Diskussion um Schadstoffe geht noch lange nicht die Luft aus

Mannheim/Berlin – Das Deutsche Zentrum für Lungenforschung (DZL) hat sich in die aktuelle Diskussion zum Gesundheitsrisiko von Luftschadstoffen eingeschaltet. Dem DZL lägen derzeit keinerlei belastbare neue Erkenntnisse vor, die dazu Anlass geben würden, den von der WHO festgelegten Richtwert für Stickstoffdioxid von 40 Mikrogramm je Kubikmeter Luft gegenwärtig nach oben zu korrigieren, hieß es dazu auf der DZL-Jahrestagung in Mannheim.

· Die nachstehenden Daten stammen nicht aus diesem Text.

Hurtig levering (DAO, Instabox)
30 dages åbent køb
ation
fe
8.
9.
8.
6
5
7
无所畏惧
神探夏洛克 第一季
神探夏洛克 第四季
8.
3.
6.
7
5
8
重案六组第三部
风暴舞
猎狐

Laut DZL orientiert sich der in Deutschland geltende Grenzwert an den Richtwertempfehlungen der WHO, berücksichtigt aber auch zusätzliche Faktoren wie etwa die technische Realisierbarkeit. Es sei eine politische Entscheidung, welche Maßnahmen in welchem Umfang und in welcher zeitlichen Abfolge ergriffen würden, um regionalen Überschreitungen der Grenzwerte zu begegnen. „Selbstverständlich muss hierbei die Verhältnismäßigkeit der Mittel im Auge behalten werden“, sagten die Lungenforscher.
Sie stellten zudem fest, dass in der gegenwärtigen Stickoxiddiskussion wissenschaftspopulistische Aussagen eine rasante mediale Aufwertung erfuhren hätten. Das „klassische“ Reaktionsmuster der Wissenschaft, Bevölkerung und Entscheidungsträgern, wohlüberlegte und ausgewogene Stellungnahmen in ausgesuchten Publikationsorganen anzubieten, sei demgegenüber vollkommen ins Hintertreffen geraten. „Es wird zu überlegen sein, wie die betroffenen Wissenschaftsorganisationen diesem Phänomen in Zukunft besser vorbereitet begegnen können, da politische Entscheidungen auf dem Boden solider wissenschaftlicher Erkenntnisse getroffen werden sollten“, verwiesen die Lungenspezialisten.
Darüber hinaus ist heute bekannt geworden, dass die Stellungnahme einiger Lungenfachärzte zu Gesundheitsrisiken durch Luftschadstoffe mehrere Zahlen- und Rechenfehler enthält. Die Berliner Tageszeitung taz vom Donnerstag hat berichtet, dass die Initiatoren der Stellungnahme Fehler eingeräumt haben. Demnach seien die Lungenärzte beim Vergleich mit der Schadstoffbelastung durch Rauchen von falschen Ausgangswerten ausgegangen, außerdem seien Umrechnungen fehlerhaft.
Dieter Köhler, Initiator und Wortführer der Kritik, reagierte mit einer Ergänzung zu der Stellungnahme, die einige der vorgeworfenen Fehler berichtigt. „Insgesamt ändern diese kleinen Korrekturen natürlich nichts an der Gesamtaussage, dass die sogenannten Hunderttausenden von Toten durch Feinstaub und NO2 sowie die daraus verursachten Krankheiten in Europa nicht plausibel sind“, teilte Köhler mit.
In der vor gut drei Wochen veröffentlichten Stellungnahme hatten rund 130 Lungenärzte um Köhler behauptet, die geltenden Grenzwerte für Stickoxide und Feinstaub seien wissenschaftlich nicht hinreichend begründet. Obwohl nur ein Bruchteil der insgesamt 3.800 angefragten Fachleute das Papier unterzeichnet hatte, löste die Stellungnahme eine breite öffentliche Debatte aus. Während Bundesverkehrsminister Andreas Scheuer (CSU) die Initiative begrüßte und eine „ganzheitliche Sichtweise“ anmahnte, wiesen das Bundesumweltministerium und die Grünen die Kritik der Lungenärzte zurück.
Auch von Fachkollegen ernteten die Lungenärzte Widerspruch: So betonten pneumologische Fachgesellschaften und Berufsverbände, die Gefährlichkeit von Luftschadstoffen wie Stickoxiden für die Gesundheit sei grundsätzlich gut belegt, die Grenzwerte begründet.